Activists crash dealmaker party
By Reynolds Holding
The author is a Reuters Breakingviews columnist. The opinions expressed are his own.
Activists are crashing the dealmaker party. Shareholder lawsuits, cross-border mergers and defender-in-chief Marty Lipton will play supporting roles at the annual New Orleans confab for M&A attorneys and bankers. Aggressive investors shaking dozy boards are this year’s headliners. Their increasing presence at the gathering reinforces a growing power.
Two years ago, Pershing Square Capital’s Bill Ackman prompted nervous murmurs with swipes at “entrenched management” and a defense of rules that allow investors to quietly build stakes in companies.
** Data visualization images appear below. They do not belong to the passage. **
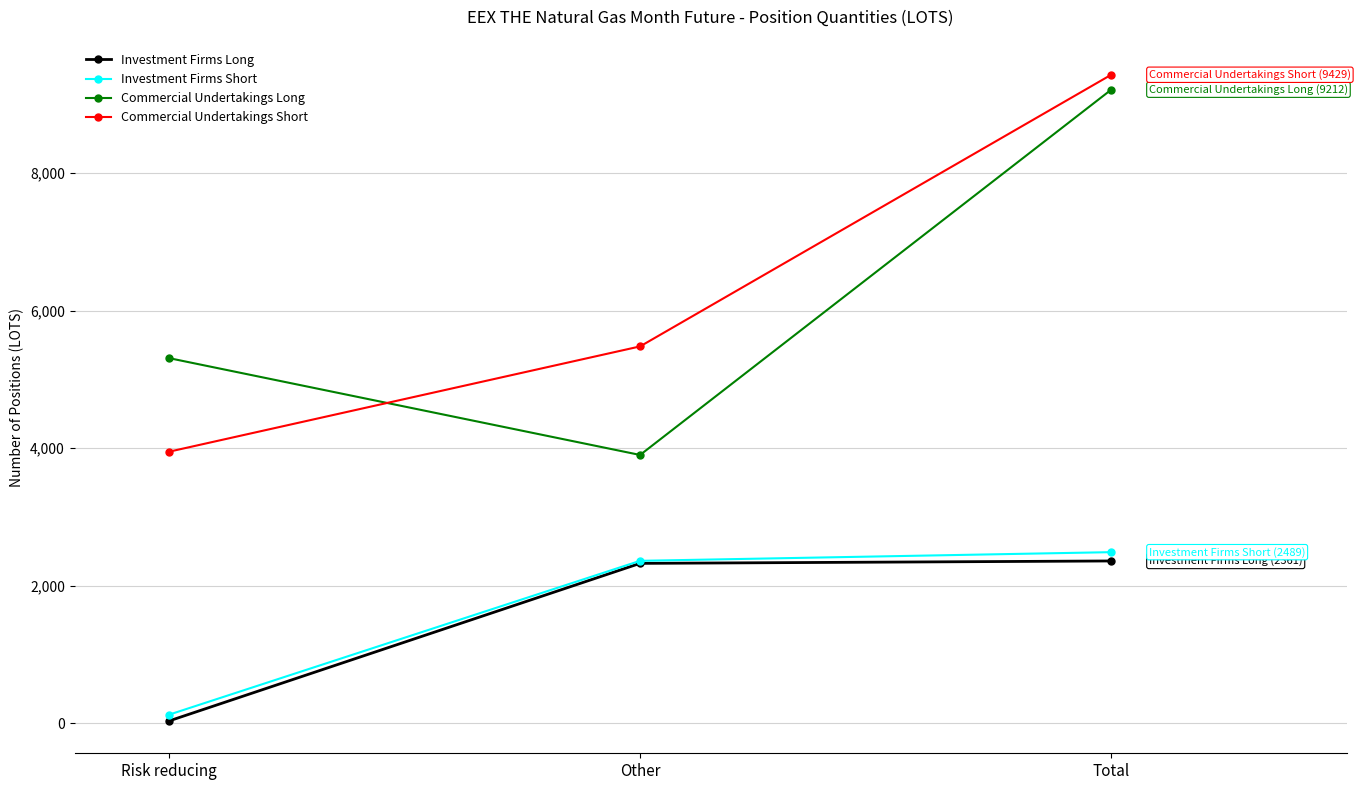

At which category is the sum across all series the highest?

Total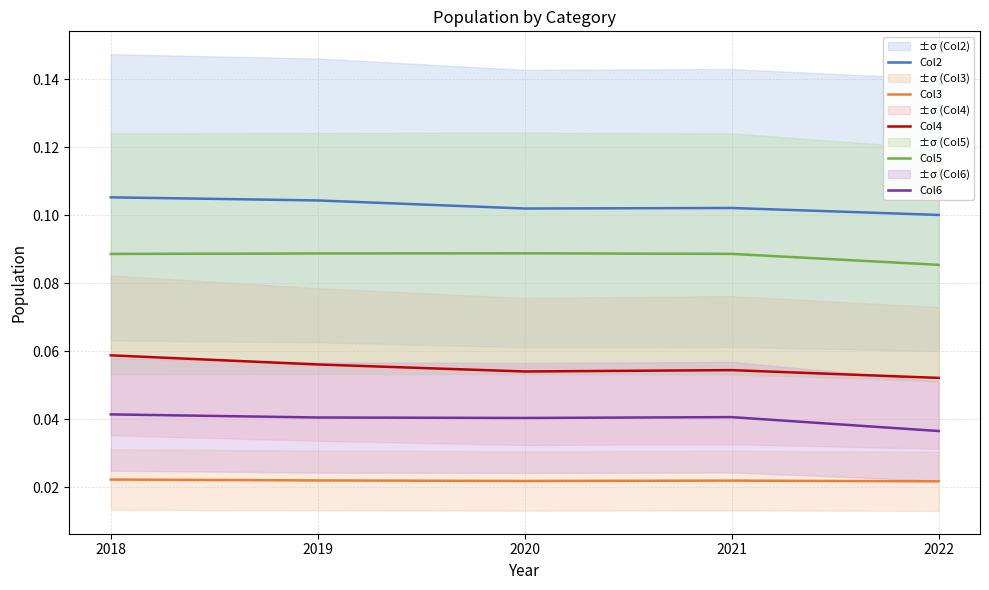

What is the approximate value of Col2 at 2022?

0.1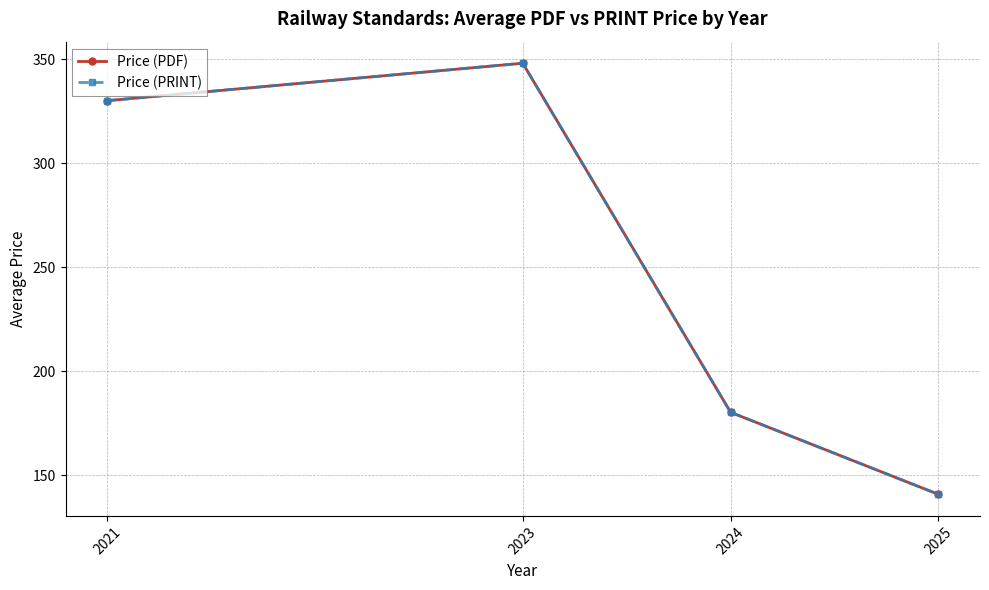

What is the value of the Price (PRINT) point at the 4th from the left?

140.9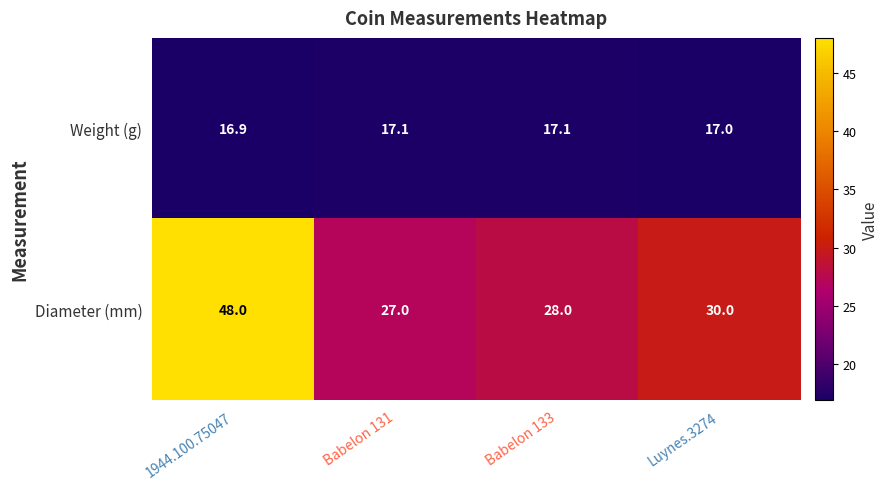

Where is Weight (g) nearest to the value 17?

Luynes.3274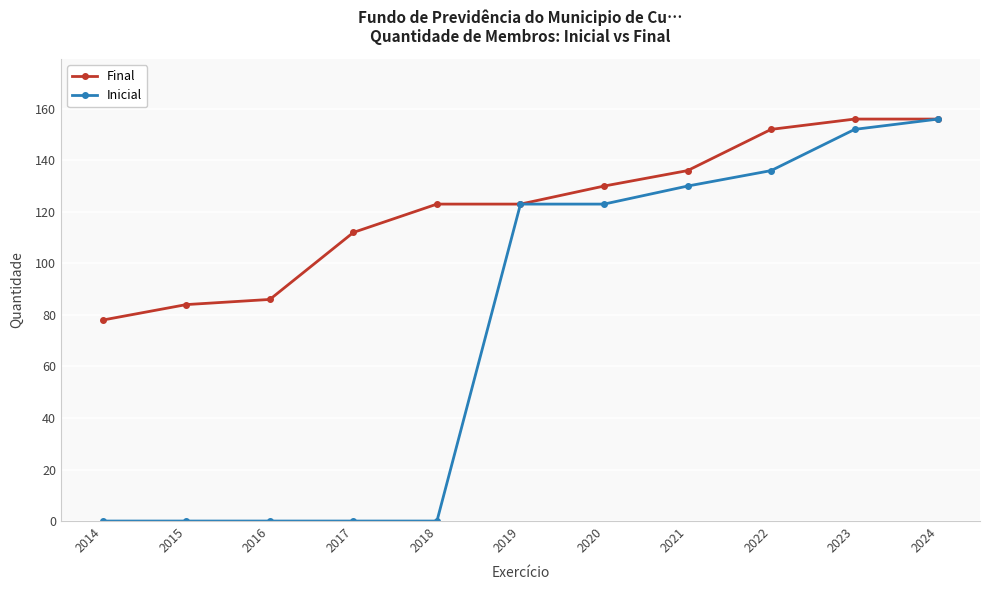

Reading left to right, extract all data points from this chart.

Final: 2014=78	2015=84	2016=86	2017=112	2018=123	2019=123	2020=130	2021=136	2022=152	2023=156	2024=156
Inicial: 2014=0	2015=0	2016=0	2017=0	2018=0	2019=123	2020=123	2021=130	2022=136	2023=152	2024=156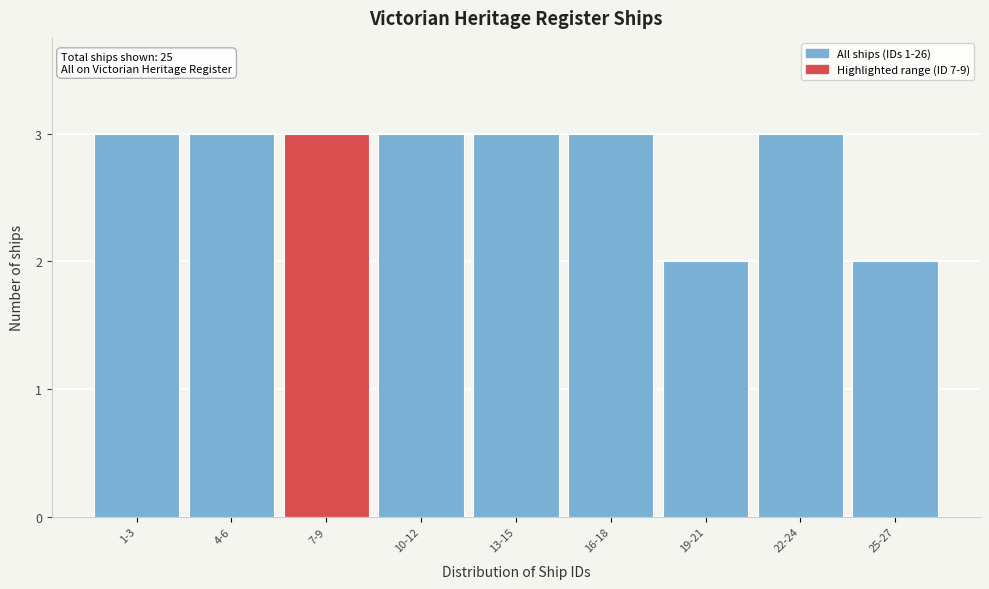

Reading left to right, extract all data points from this chart.

3	3	3	3	3	3	2	3	2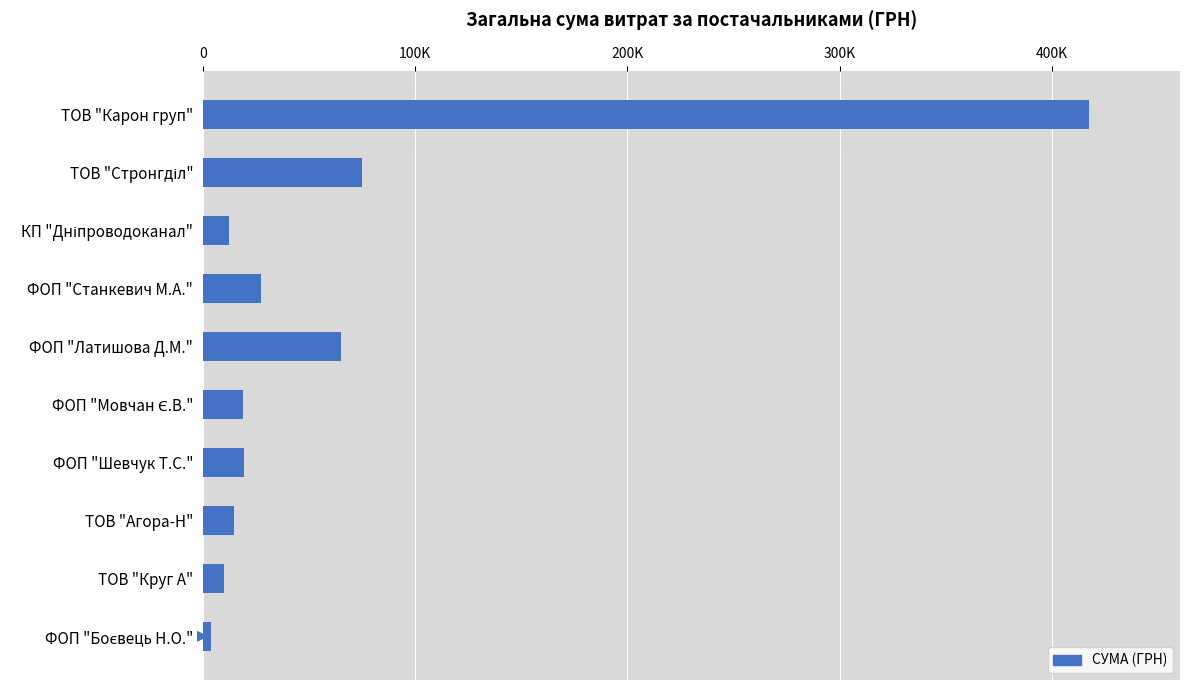

Are the bars horizontal?

Yes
Corporate advisers also were uncomfortably abuzz over investor forays against Yahoo and McGraw-Hill.
A lot has changed since then. Uppity investors publicly targeted 237 companies last year, an 8 percent increase from 2012, according to Activist Insight. And while Lipton, of the New York firm Wachtell, Lipton, Rosen & Katz, and Harvard shareholder-rights advocate Lucian Bebchuk still publicly butt heads over whether such investors seek long-term value or just a quick buck, the tone is decidedly less combative behind the scenes.
One reason may be that heeding shareholder concerns makes more sense. Even big companies like Apple have proven to be vulnerable, and institutional investors have noticed. T. Rowe Price and other money managers help campaigns against the likes of Dell, occasionally feeding ideas to hedge funds. The activists, meanwhile, often solicit the support of large shareholders before pounding at the gate.
Boards themselves have discovered the merits of speaking directly with certain owners. Rather than just criticize Institutional Shareholder Services and other proxy advisers for flawed recommendations on say-on-pay votes and similar matters, directors are dispensing their own guidance. Last month, the Shareholder-Director Exchange – the brainchild of Cadwalader, Wickersham & Taft and other corporate advisers – began counseling boards and big investors on how to talk to each other. Even activists concede it could be a promising approach, provided it doesn’t become a lobbying effort to preserve the status quo.
Either way, the agitators have made their mark. The scheduled keynote speaker at the upcoming Tulane Corporate Law Institute is Daniel Gallagher from the U.S. Securities and Exchange Commission, who will address the rise of such investors. Attendees can probably look forward to a not-so-distant time when the agenda no longer needs to single out activists. That will be the sign their message has finally gotten through.